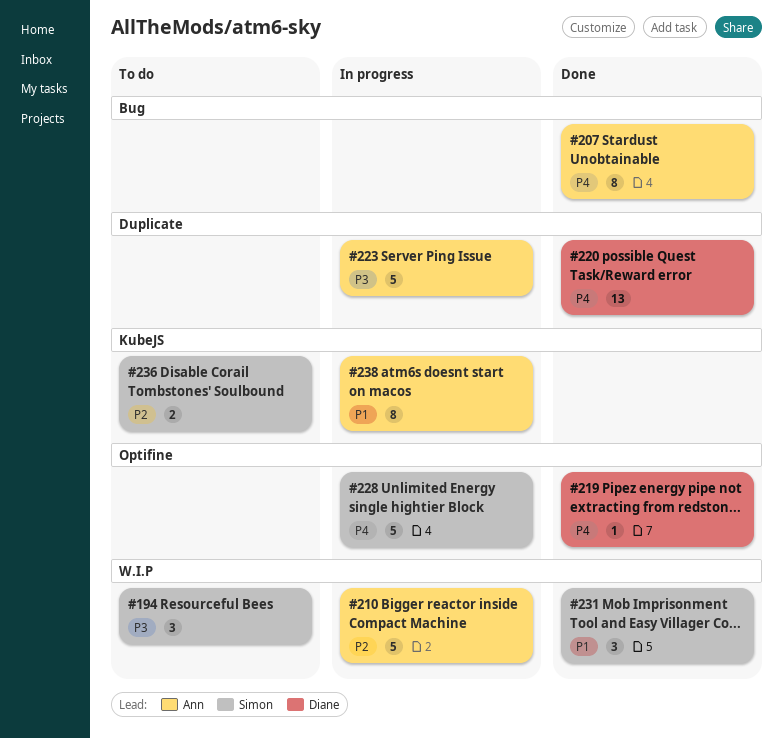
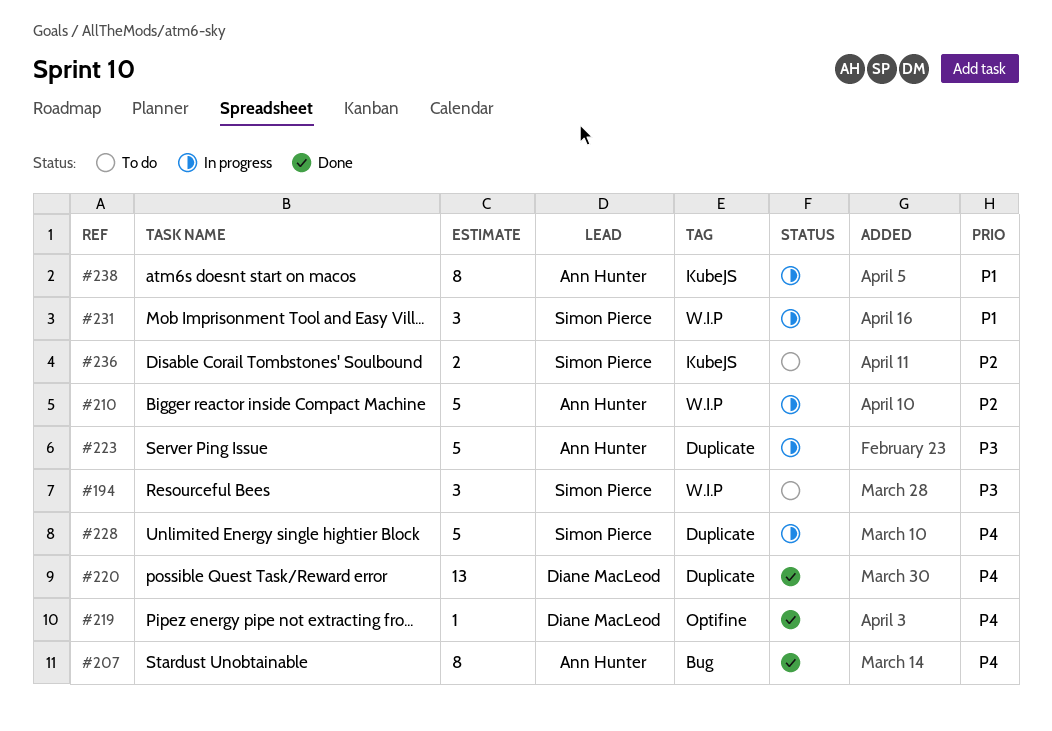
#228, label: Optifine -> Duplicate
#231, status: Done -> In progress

--

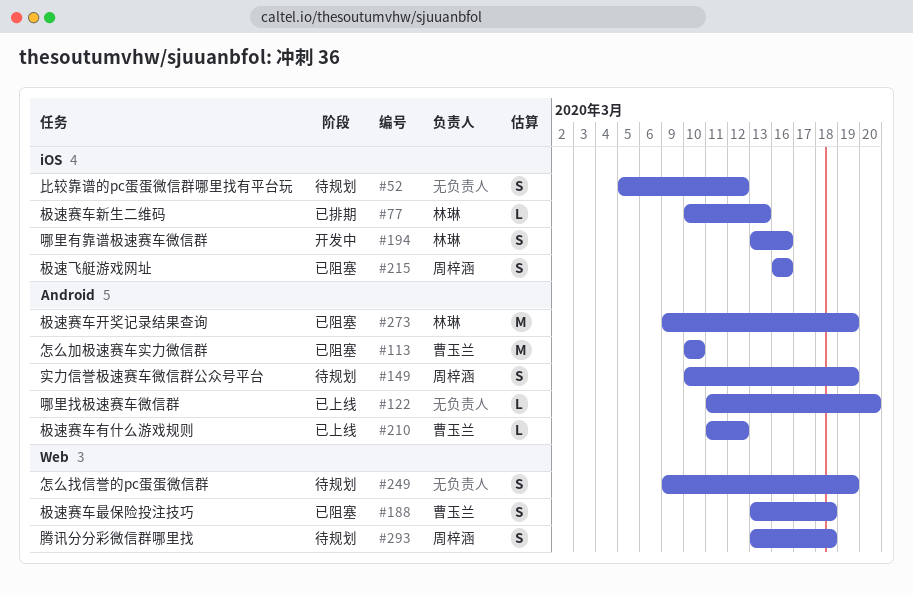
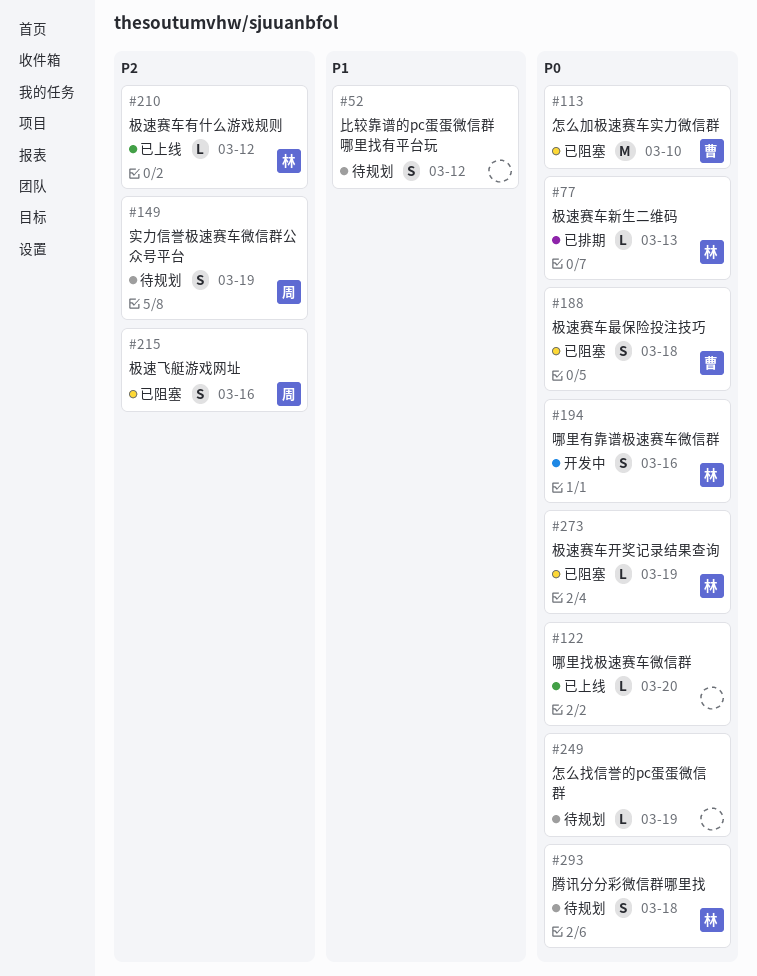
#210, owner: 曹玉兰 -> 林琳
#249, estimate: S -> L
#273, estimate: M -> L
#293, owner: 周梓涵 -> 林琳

...

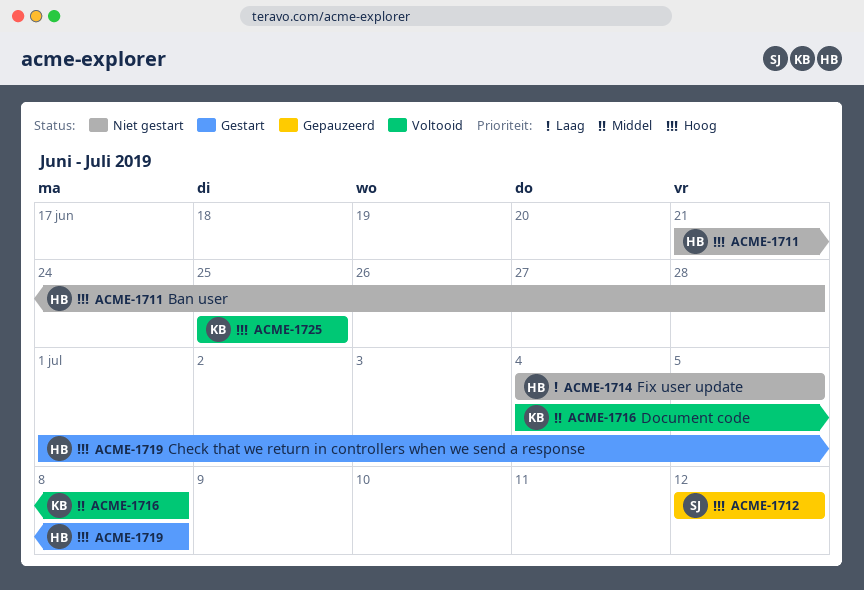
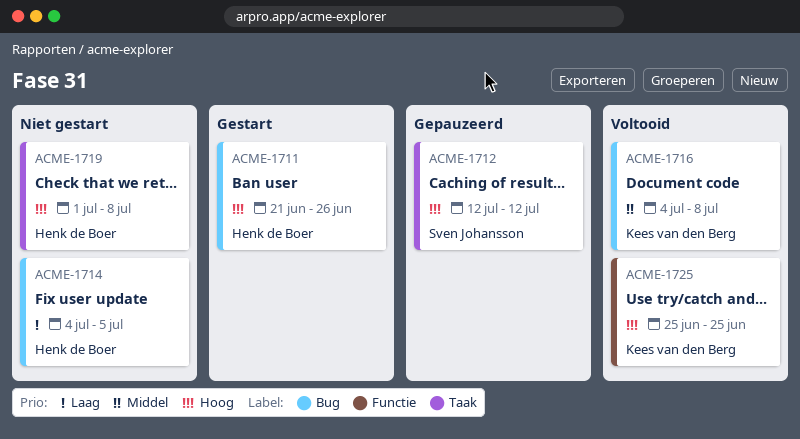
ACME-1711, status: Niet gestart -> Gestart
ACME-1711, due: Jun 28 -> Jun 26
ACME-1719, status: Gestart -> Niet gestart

What you have to do: A verbatim transcription is needed of the lines above, starting at the line with "#228, label: Optifine -> Duplicate" and ending at the line with "#231, status: Done -> In progress", both included, and of nothing else.

Answer section:
#228, label: Optifine -> Duplicate
#231, status: Done -> In progress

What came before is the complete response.